Just wanting to know if there are any slot car tracks in central Indiana?

Thanks,
Tim


----------



## SDMedanic (Apr 21, 2011)

Go to the Planet of Speed Bench Racing Forums. You will get a lot of feedback if you ask the same question there.


----------



## honda27 (Apr 17, 2008)

*tracks*

there a 1/24 track at indy slots there a track in Bedford Indiana and in mitchill Indiana are 1/24 no idea if they have any ho tracks you have 2 call and see.


----------



## SDMedanic (Apr 21, 2011)

There is at least one track in Indy and two near Muncie. Probably more. Tmac is the guy you want to contact and he runs Planet of Speed.

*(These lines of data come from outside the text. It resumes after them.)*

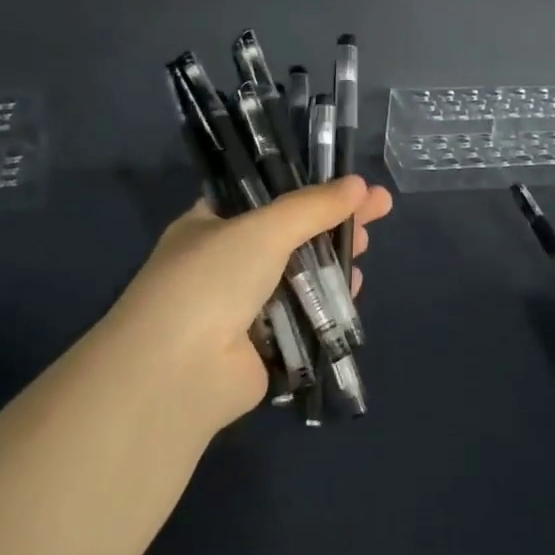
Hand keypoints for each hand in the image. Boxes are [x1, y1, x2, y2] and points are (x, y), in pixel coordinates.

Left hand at [88, 176, 393, 431]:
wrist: (180, 370)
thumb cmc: (212, 280)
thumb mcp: (263, 229)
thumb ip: (313, 207)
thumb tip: (359, 185)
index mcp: (209, 226)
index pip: (264, 197)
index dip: (308, 189)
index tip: (349, 184)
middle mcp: (223, 264)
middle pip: (289, 235)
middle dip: (331, 222)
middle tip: (375, 211)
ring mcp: (242, 307)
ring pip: (298, 276)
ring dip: (332, 261)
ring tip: (365, 247)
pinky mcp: (263, 345)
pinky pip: (302, 316)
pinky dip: (327, 302)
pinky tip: (353, 288)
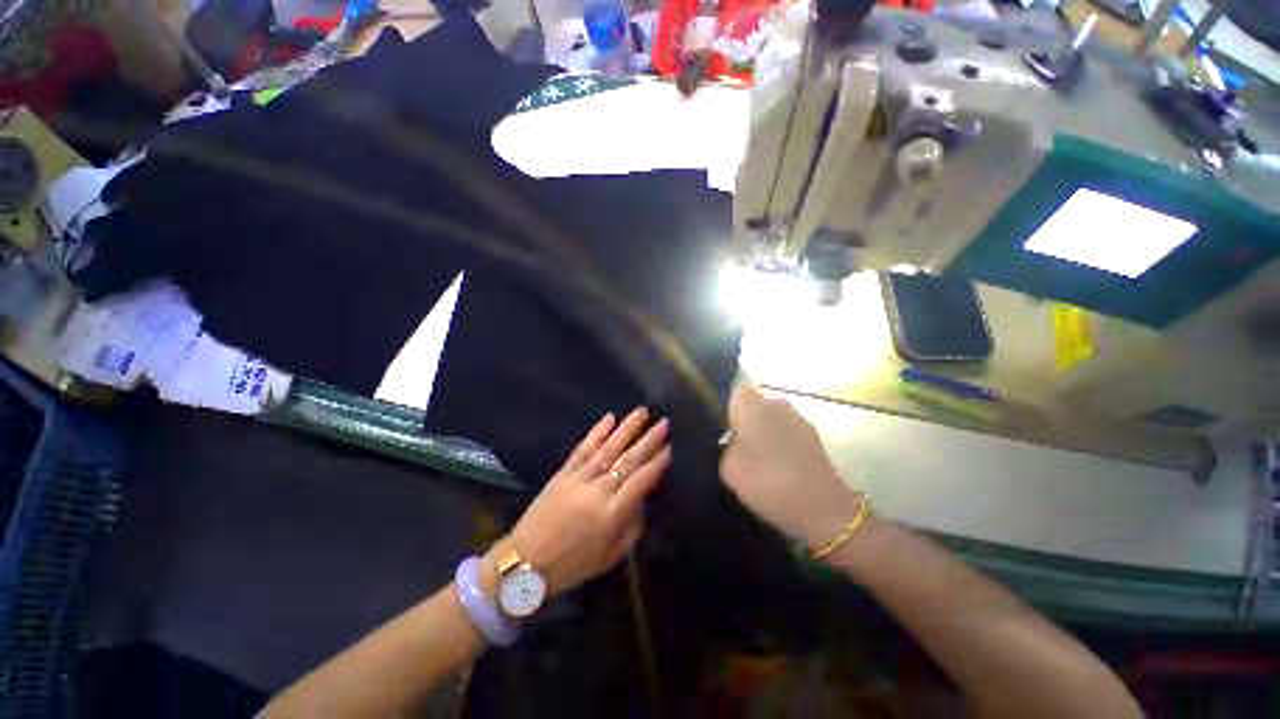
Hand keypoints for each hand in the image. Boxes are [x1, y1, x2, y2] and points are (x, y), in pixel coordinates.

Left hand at [499, 408, 669, 596]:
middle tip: (664, 422)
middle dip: (649, 439)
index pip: (641, 481)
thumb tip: (643, 500)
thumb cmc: (572, 565)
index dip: (658, 462)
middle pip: (628, 460)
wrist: (524, 564)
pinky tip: (609, 418)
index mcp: (612, 514)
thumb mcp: (609, 557)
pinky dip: (596, 432)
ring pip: (608, 448)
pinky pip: (582, 448)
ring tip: (642, 412)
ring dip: (627, 428)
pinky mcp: (563, 473)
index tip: (672, 445)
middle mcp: (598, 491)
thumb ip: (631, 528)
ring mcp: (579, 478)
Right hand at [719, 380, 861, 550]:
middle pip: (750, 402)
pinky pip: (783, 428)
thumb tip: (727, 438)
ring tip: (752, 454)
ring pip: (768, 415)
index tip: (713, 417)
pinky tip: (773, 462)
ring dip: (759, 429)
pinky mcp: (810, 433)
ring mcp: (795, 417)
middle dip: (739, 417)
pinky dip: (776, 439)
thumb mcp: (728, 469)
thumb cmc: (768, 482)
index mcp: (751, 405)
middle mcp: (774, 402)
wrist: (823, 509)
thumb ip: (723, 446)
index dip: (721, 398)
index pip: (731, 386)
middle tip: (728, 440)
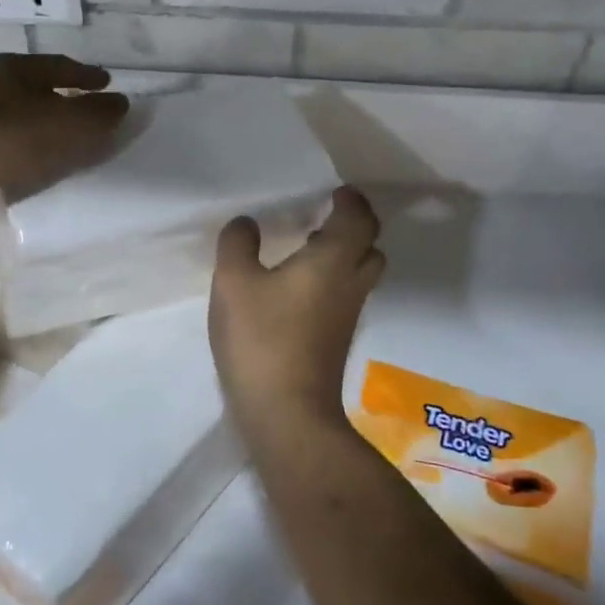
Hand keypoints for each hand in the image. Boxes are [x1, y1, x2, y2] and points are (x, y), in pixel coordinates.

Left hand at [0, 54, 129, 200]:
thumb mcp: (58, 128)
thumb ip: (93, 115)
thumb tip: (121, 102)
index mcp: (14, 67)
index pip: (59, 64)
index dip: (86, 75)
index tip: (106, 83)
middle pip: (30, 79)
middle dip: (57, 90)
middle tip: (78, 103)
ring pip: (5, 101)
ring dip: (29, 111)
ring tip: (45, 129)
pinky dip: (7, 130)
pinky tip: (7, 148)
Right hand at [209, 187, 386, 439]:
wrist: (287, 413)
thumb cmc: (262, 339)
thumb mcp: (234, 283)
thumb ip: (238, 245)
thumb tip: (247, 223)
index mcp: (333, 261)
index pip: (358, 219)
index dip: (351, 201)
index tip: (336, 191)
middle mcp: (351, 283)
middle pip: (370, 246)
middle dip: (354, 227)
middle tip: (326, 218)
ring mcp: (348, 315)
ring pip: (361, 273)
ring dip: (345, 255)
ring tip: (309, 248)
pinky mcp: (338, 339)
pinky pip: (347, 294)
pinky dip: (334, 279)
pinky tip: (299, 288)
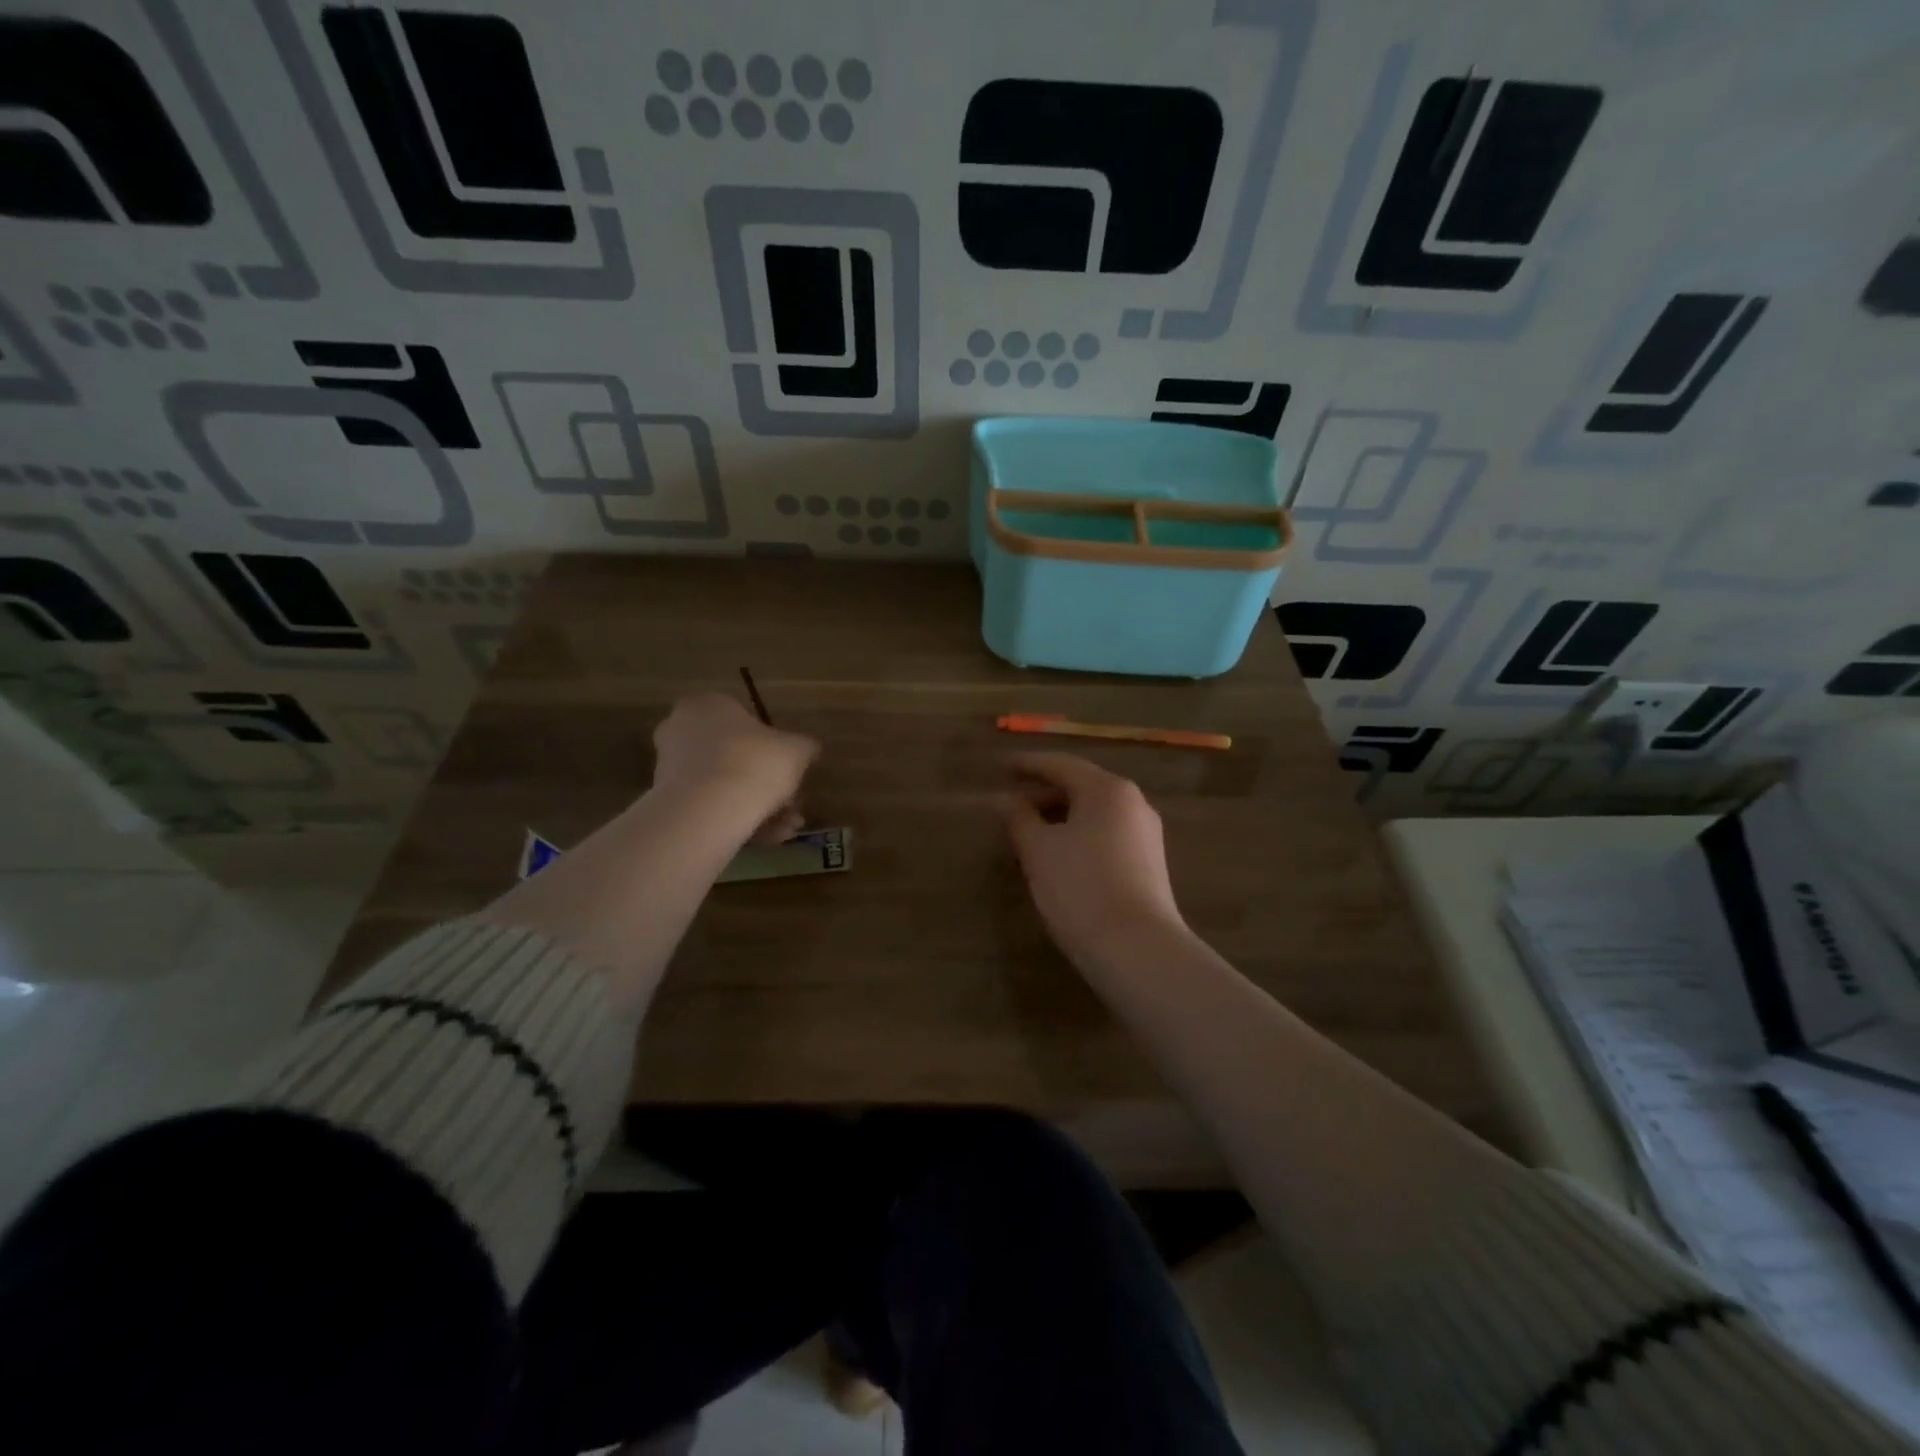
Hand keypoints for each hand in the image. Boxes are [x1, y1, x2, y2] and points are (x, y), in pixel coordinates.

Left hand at [651, 692, 817, 842]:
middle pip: (736, 758)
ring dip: (760, 808)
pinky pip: (711, 809)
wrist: (708, 810)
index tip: (792, 772)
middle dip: (768, 785)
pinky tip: (769, 840)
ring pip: (725, 787)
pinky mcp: (667, 804)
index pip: (744, 722)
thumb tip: (809, 750)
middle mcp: (681, 731)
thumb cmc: (755, 763)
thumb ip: (804, 747)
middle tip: (793, 806)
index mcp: (707, 705)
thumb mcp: (796, 750)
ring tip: (786, 830)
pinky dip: (740, 822)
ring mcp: (670, 769)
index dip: (774, 749)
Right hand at [1000, 752, 1186, 962]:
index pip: (1062, 765)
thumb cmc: (1081, 888)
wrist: (1137, 950)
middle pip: (1081, 788)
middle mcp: (1133, 804)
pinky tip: (1057, 859)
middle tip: (1010, 808)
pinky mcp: (1148, 865)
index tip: (1002, 767)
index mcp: (1108, 790)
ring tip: (1027, 837)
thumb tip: (1005, 800)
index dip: (1028, 765)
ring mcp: (1145, 835)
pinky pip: (1106, 837)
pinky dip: (1078, 838)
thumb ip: (1019, 819)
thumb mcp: (1039, 851)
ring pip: (1094, 815)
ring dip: (1059, 820)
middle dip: (1043, 795)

One track named BARNEY (AFX 4-lane) 
is at Curt Thompson/Greenwood Automotive
Location: 1729 US 31 South, Greenwood, IN 46143


----------



## timmytorr (Jun 12, 2011)

honda27 said:


> there a 1/24 track at indy slots there a track in Bedford Indiana and in mitchill Indiana are 1/24 no idea if they have any ho tracks you have 2 call and see.


Thanks Honda but about 10 years ago or so indy slots turned into INDY R/C RACEWAY & HOBBIES, indy slots was a great place they had 1/24, 1/32, and HO tracks but no more.


----------



## timmytorr (Jun 12, 2011)

SDMedanic said:


> There is at least one track in Indy and two near Muncie. Probably more. Tmac is the guy you want to contact and he runs Planet of Speed.
> 
> One track named BARNEY (AFX 4-lane)
> is at Curt Thompson/Greenwood Automotive
> Location: 1729 US 31 South, Greenwood, IN 46143


Thanks SDMedanic I will check out Planet of Speed and see what I can find out.


----------



## Ogre (Jan 31, 2007)

Maybe this will help.

http://www.slotcarillustrated.com/portal/forums/forumdisplay.php?f=137


----------